In connection with Directive 2019/1937 of 23 October 2019 on the protection of persons who report breaches of Union law, the CSSF published on 5 May 2020 its first whistleblowing reporting of breaches of financial sector regulations to the CSSF (the “Report”).
The Report gives practical guidance as to how the whistleblowing procedure has to be followed by the whistleblower and how it has to be implemented by the CSSF.
Substance of the Report
Any person, and in particular employees or former employees of entities of the financial sector in Luxembourg, may in good faith submit a whistleblowing report directly to the CSSF in a confidential and secure manner subject to that person having good grounds for believing that there have been breaches of applicable regulation. Excluded from the whistleblowing procedure are breaches that are of a criminal nature which fall within the scope of activities of the State Prosecutor.
Under certain circumstances, the CSSF also estimates that the whistleblowing procedure can be used by customers of financial service providers.
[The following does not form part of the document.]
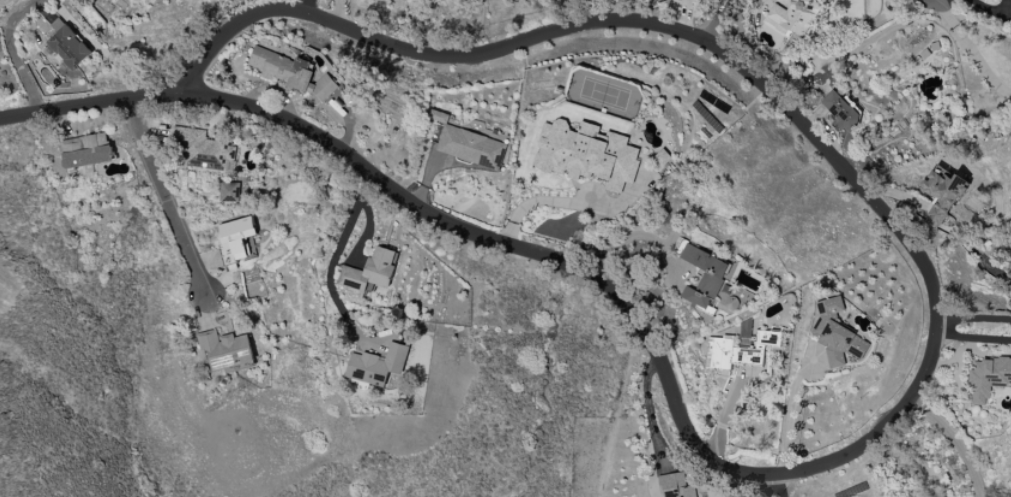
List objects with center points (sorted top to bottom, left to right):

In a first step and before contacting the CSSF, employees of entities of the financial sector are requested to use the whistleblowing procedures in their workplace, if any. Even though the CSSF will still consider whistleblowing reports from those that have not followed their workplaces’ internal whistleblowing procedures, the CSSF strongly encourages employees to firstly blow the whistle internally.
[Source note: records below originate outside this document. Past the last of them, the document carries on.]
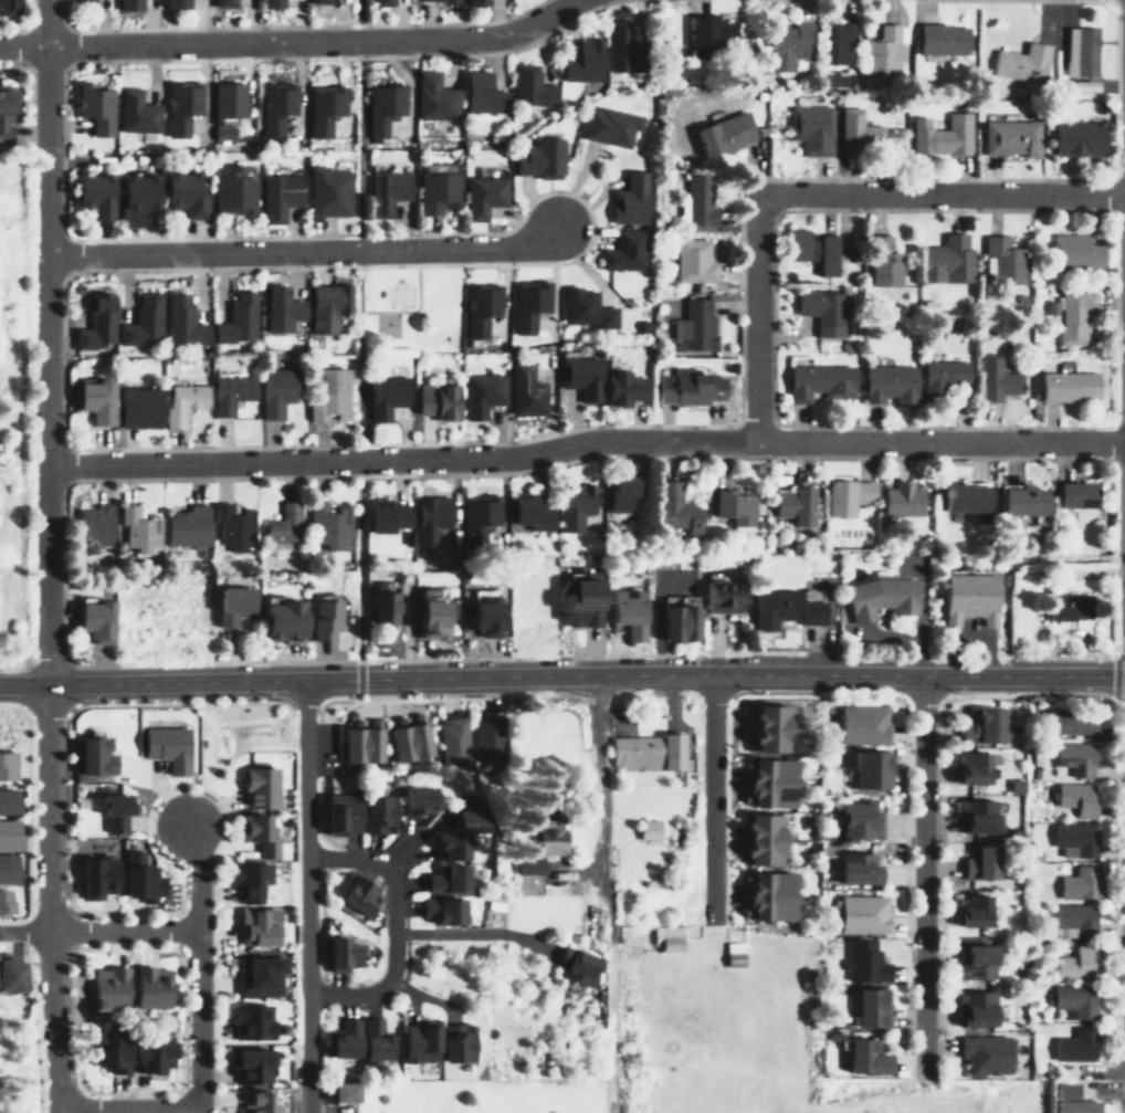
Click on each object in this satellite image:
building: (84, 0)
building: (444, 0)
building: (317, 1)
building: (380, 2)
building: (477, 2)
building: (175, 3)
building: (222, 3)
building: (128, 4)
building: (7, 7)
road: (350, 20)
building: (709, 32)
building: (942, 38)
road: (292, 41)
building: (837, 41)
building: (788, 44)
building: (620, 47)
building: (884, 49)
building: (1081, 50)
building: (582, 61)
building: (1022, 62)
building: (530, 86)
building: (482, 93)
building: (434, 96)
building: (227, 99)
building: (181, 106)
building: (275, 106)
building: (382, 106)
building: (94, 107)
building: (323, 107)
building: (5, 111)
building: (136, 112)
building: (610, 125)
building: (810, 128)
road: (1121, 129)
building: (223, 131)
building: (856, 131)
building: (723, 133)
building: (942, 134)
building: (1011, 137)
building: (1078, 138)
building: (539, 158)
building: (436, 187)
building: (233, 190)
building: (386, 190)
building: (328, 191)
building: (93, 193)
building: (184, 193)
road: (945, 193)
building: (278, 195)
building: (482, 195)
building: (135, 196)
building: (629, 199)
building: (697, 199)
building: (813, 249)
building: (624, 250)
road: (303, 251)
building: (1074, 251)
building: (947, 259)
building: (1002, 259)
building: (694, 261)
building: (883, 261)
park: (403, 297)
building: (527, 303)
building: (327, 304)
building: (480, 307)
building: (280, 308)
building: (586, 308)
building: (821, 310)
building: (1074, 315)
building: (237, 318)
road: (757, 318)
building: (143, 320)
building: (182, 320)
building: (95, 322)
building: (694, 323)
road: (354, 360)
building: (580, 375)
building: (942, 377)
building: (996, 378)
building: (820, 383)
building: (889, 384)
building: (1069, 385)
building: (622, 387)
building: (679, 387)
building: (713, 387)
building: (276, 391)
building: (525, 391)
building: (230, 392)
building: (329, 393)
building: (482, 393)
building: (384, 395)
building: (93, 399)
building: (434, 400)
building: (182, 402)
building: (137, 407)
road: (583, 442)
building: (620, 491)
building: (1075, 495)
building: (846, 496)
building: (963, 497)
building: (900, 498)
building: (1019, 500)
building: (574, 505)
building: (793, 505)
building: (733, 508)
building: (673, 510)
building: (528, 511)
building: (383, 514)
building: (479, 515)
building: (428, 519)
building: (284, 524)
building: (187, 525)
building: (329, 525)
building: (90, 526)
building: (233, 526)
building: (140, 529)
road: (45, 556)
building: (722, 597)
building: (875, 598)
building: (966, 599)
building: (575, 602)
building: (229, 604)
building: (1069, 605)
building: (381, 606)
building: (782, 610)
building: (622, 613)
building: (427, 614)
building: (480, 616)
building: (322, 618)
building: (672, 618)
building: (93, 620)
building: (277, 620)
road: (562, 675)
building: (1077, 722)
building: (773, 724)
building: (859, 725)
building: (977, 727)
building: (482, 739)
building: (402, 741)
building: (447, 742)
building: (357, 745)
building: (164, 746)
building: (642, 751)
building: (93, 755)
building: (1071, 758)
building: (7, 764)
building: (989, 767)
building: (968, 768)
building: (863, 769)
building: (774, 777)
building: (1015, 784)
building: (258, 787)
road: (706, 794)
building: (412, 799)
building: (5, 801)
building: (1072, 801)
building: (111, 811)
building: (355, 814)
building: (464, 814)
building: (976, 815)
building: (849, 819)
building: (643, 828)
building: (8, 833)
building: (544, 833)
building: (256, 834)
building: (764, 835)
building: (1073, 838)
building: (445, 846)
building: (976, 863)
building: (524, 865)
building: (8, 868)
building: (850, 868)
road: (923, 873)
building: (94, 876)
building: (138, 877)
road: (199, 879)
building: (246, 879)
building: (442, 879)
building: (1077, 881)
building: (773, 891)
road: (606, 893)
road: (308, 896)
building: (356, 896)
building: (3, 901)
building: (439, 910)
building: (966, 911)
building: (855, 915)
building: (1072, 921)
building: (257, 926)
road: (395, 926)
road: (100, 930)
building: (661, 938)
building: (344, 953)
building: (729, 954)
building: (862, 960)
building: (972, 961)
building: (1073, 964)
building: (573, 966)
building: (9, 973)
building: (258, 975)
building: (150, 986)
building: (108, 987)
building: (1073, 1000)
road: (27, 1004)
building: (862, 1008)
building: (972, 1009)
building: (249, 1020)
building: (339, 1039)
building: (372, 1039)
building: (455, 1041)
building: (416, 1042)
building: (1073, 1046)
building: (105, 1050)
building: (982, 1054)
building: (145, 1055)
building: (861, 1057)
building: (248, 1065)
road: (202, 1086)
building: (338, 1092)
building: (1072, 1101)
building: (257, 1103)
Whistleblowing shall in principle be made via a written statement of information transmitted to the CSSF by email to the following address: whistleblowing [at] cssf.lu.
In case the report received by the CSSF concerns a significant supervised entity within the meaning of the single supervisory mechanism, whistleblowers are requested to use the whistleblowing procedure at the European Central Bank (the “ECB”) by using this link.
Where such a report has not been made to the ECB but only to the CSSF, the CSSF ensures to forward the report to the ECB and informs the whistleblower accordingly.
As regards the information to be provided to the CSSF, the whistleblower must at least (if the report does not contain hard evidence) have reasonable grounds to believe that the information and any allegations the report contains are substantially true.
The CSSF Report states that the CSSF commits to protect the whistleblower’s identity within the limits of the applicable legislation: neither the identity of the employee having blown the whistle, nor the identity of third parties which may be involved, will be disclosed to the entity concerned. The identity of the whistleblower or of third parties will only be disclosed in circumstances in which the disclosure becomes unavoidable in law (for example, in case the act is of a criminal nature and the CSSF has the duty to inform the State Prosecutor).
Despite all the precautions that the CSSF will take to not disclose the identity of the whistleblower, it cannot, however, guarantee that the employer may not discover the whistleblower’s identity by cross-checking information.
No legal advice and no information on the action taken given by the CSSF to the whistlebower
The Report furthermore states that the CSSF will not give any legal advice to a whistleblower as regards the information reported to the CSSF. Due to the legal duty on professional secrecy, the CSSF will also not inform the whistleblower on the actions taken on the whistleblowing report.